── PROVIDED MATERIAL

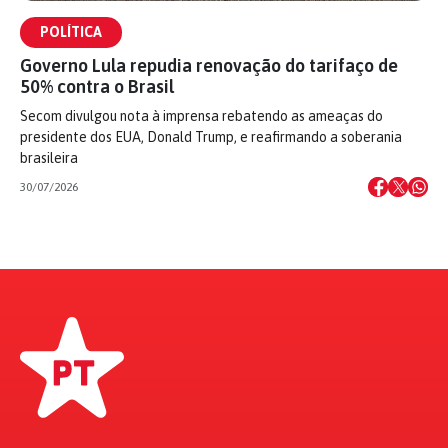
POLÍTICA
Governo Lula repudia renovação do tarifaço de
50% contra o Brasil
Secom divulgou nota à imprensa rebatendo as ameaças do
presidente dos EUA, Donald Trump, e reafirmando a soberania
brasileira
30/07/2026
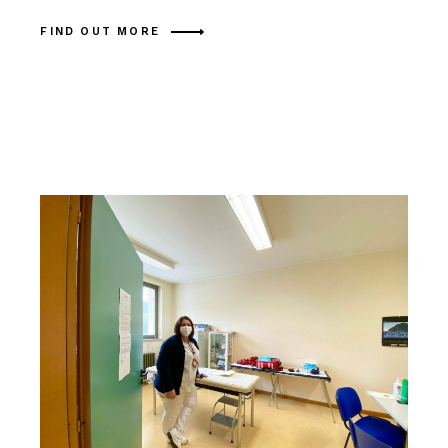
FIND OUT MORE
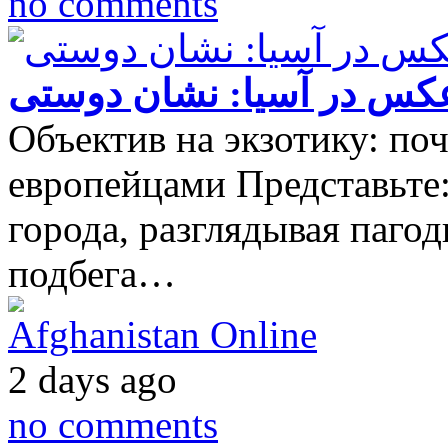
no comments
کس در آسیا: نشان دوستی
Объектив на экзотику: по
европейцами Представьте:
города, разглядывая пагод
подбега…
Afghanistan Online
2 days ago
no comments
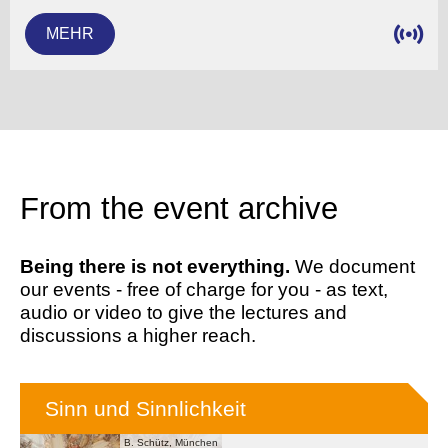
MEHR
From the event archive
Being there is not everything.
We document
our events - free of charge for you - as text,
audio or video to give the lectures and
discussions a higher reach.
Sinn und Sinnlichkeit
B. Schütz, München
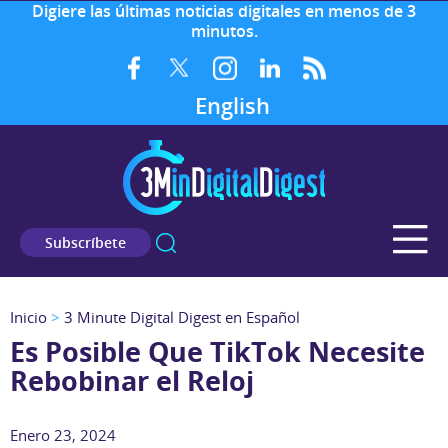
Digiere las últimas noticias digitales en menos de 3
minutos.
English
Subscríbete
Inicio
>
3 Minute Digital Digest en Español
Es Posible Que TikTok Necesite
Rebobinar el Reloj
Enero 23, 2024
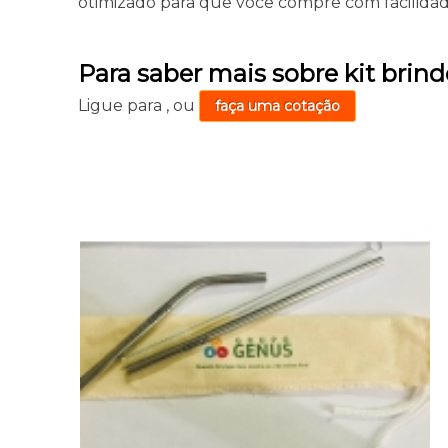
otimizado para que você compre com facilida
Para saber mais sobre kit brin
Ligue para
,
ou
faça uma cotação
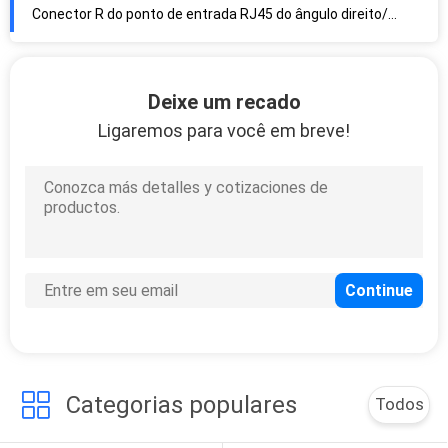
Grupo - conector do ponto de entrada RJ45 da caixa da tevê completamente - bronze da montagem do furo protegido com abas do IEM
2,5 G G/5 baixo - conector do ponto de entrada RJ45 de T, conector R fêmea dos ethernet/entrada
Conector protegido bronze do ponto de entrada RJ45, conector de 8 ethernet do Pin para a câmera do IP
Deixe um recado
Ligaremos para você em breve!
Categorias populares
Todos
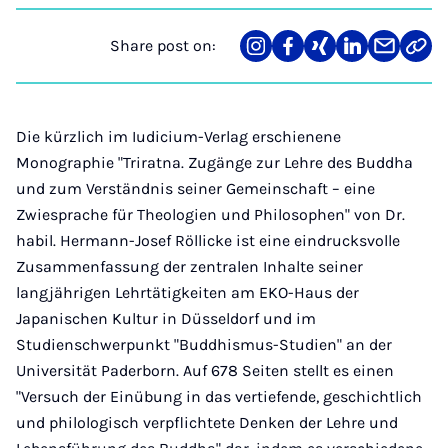
Share post on:
Share
Teilen
Teilen
Teilen
Teilen
Link
on
auf
auf
auf
über
kopi
Instagram
Facebook
Xing
LinkedIn
E-
Mail
Die kürzlich im Iudicium-Verlag erschienene
Monographie "Triratna. Zugänge zur Lehre des Buddha
und zum Verständnis seiner Gemeinschaft – eine
Zwiesprache für Theologien und Philosophen" von Dr.
habil. Hermann-Josef Röllicke ist eine eindrucksvolle
Zusammenfassung der zentralen Inhalte seiner
langjährigen Lehrtätigkeiten am EKO-Haus der
Japanischen Kultur in Düsseldorf und im
Studienschwerpunkt "Buddhismus-Studien" an der
Universität Paderborn. Auf 678 Seiten stellt es einen
"Versuch der Einübung in das vertiefende, geschichtlich
und philologisch verpflichtete Denken der Lehre und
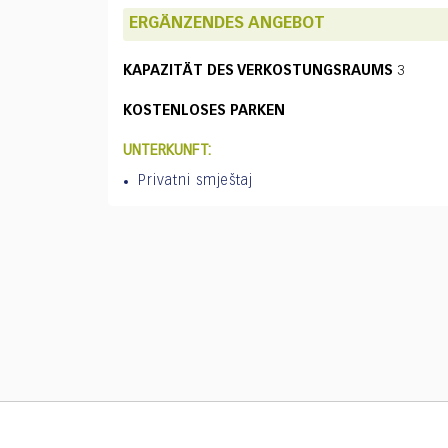
ERGÄNZENDES ANGEBOT
KAPAZITÄT DES VERKOSTUNGSRAUMS
3
KOSTENLOSES PARKEN
UNTERKUNFT:
Privatni smještaj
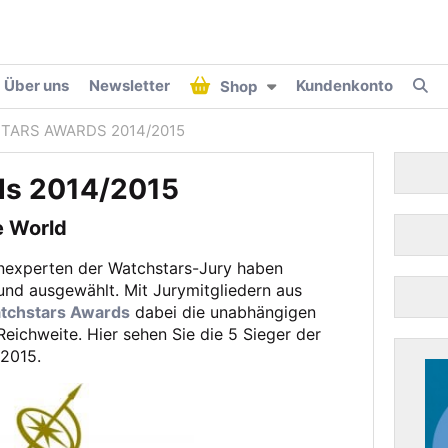
Über uns
Newsletter
Kundenkonto
Shop
TARS AWARDS 2014/2015
ds 2014/2015
e World
nexperten der Watchstars-Jury haben
 und ausgewählt. Mit Jurymitgliedern aus
tchstars Awards
dabei die unabhängigen
eichweite. Hier sehen Sie die 5 Sieger der
/2015.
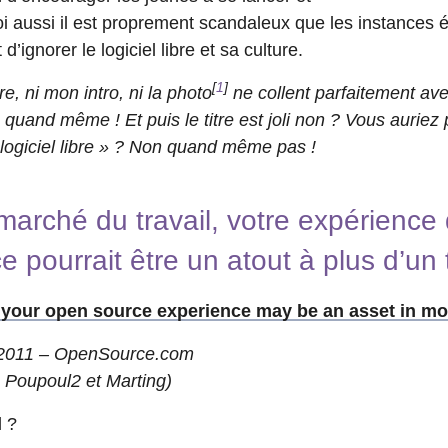
oi aussi il est proprement scandaleux que les instances 
ignorer le logiciel libre et sa culture.
[
1
]
tre, ni mon intro, ni la photo
ne collent parfaitement ave
quand même ! Et puis le titre est joli non ? Vous auriez
logiciel libre » ? Non quand même pas !
e marché du travail, votre expérienc
e pourrait être un atout à plus d’un t
, your open source experience may be an asset in m
 2011 – OpenSource.com
 Poupoul2 et Marting)
l ?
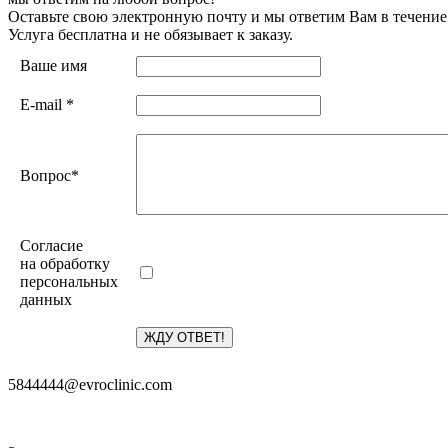
Оставьте свою электронную почту и мы ответим Вам в течение
Услуга бесплатна и не обязывает к заказу.
Ваше имя
E-mail
*
Вопрос
*
Согласие
на обработку
персональных
данных
5844444@evroclinic.com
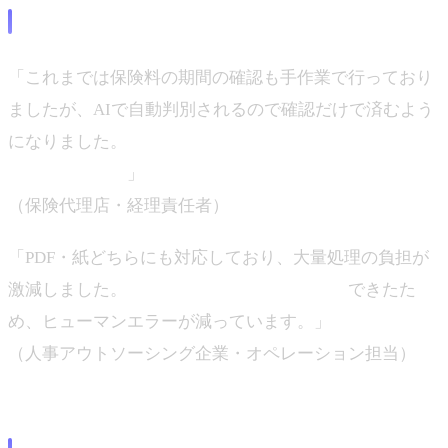
導入企業の声
「これまでは保険料の期間の確認も手作業で行っており
ましたが、AIで自動判別されるので確認だけで済むよう
になりました。
印鑑が重なっていた部分も読み取れてい
て驚きました。
」
（保険代理店・経理責任者）
「PDF・紙どちらにも対応しており、大量処理の負担が
激減しました。
目視でのチェック工程も削減
できたた
め、ヒューマンエラーが減っています。」
（人事アウトソーシング企業・オペレーション担当）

────

= EXERCISE GOAL =
Begin at the first line of the entries and stop after the line holding "discussions a higher reach."; repeat those lines exactly, but not the pictures.

= RESPONSE TO THIS TASK =
POLÍTICA
Governo Lula repudia renovação do tarifaço de
50% contra o Brasil
Secom divulgou nota à imprensa rebatendo as ameaças do
presidente dos EUA, Donald Trump, e reafirmando a soberania
brasileira
30/07/2026
FIND OUT MORE
no comments
کس در آسیا: نشان دوستی
Объектив на экзотику: по
европейцами Представьте:
города, разглядывая пагод
подбега…
Afghanistan Online
2 days ago
no comments
MEHR
From the event archive
Being there is not everything.
We document
our events - free of charge for you - as text,
audio or video to give the lectures and
discussions a higher reach.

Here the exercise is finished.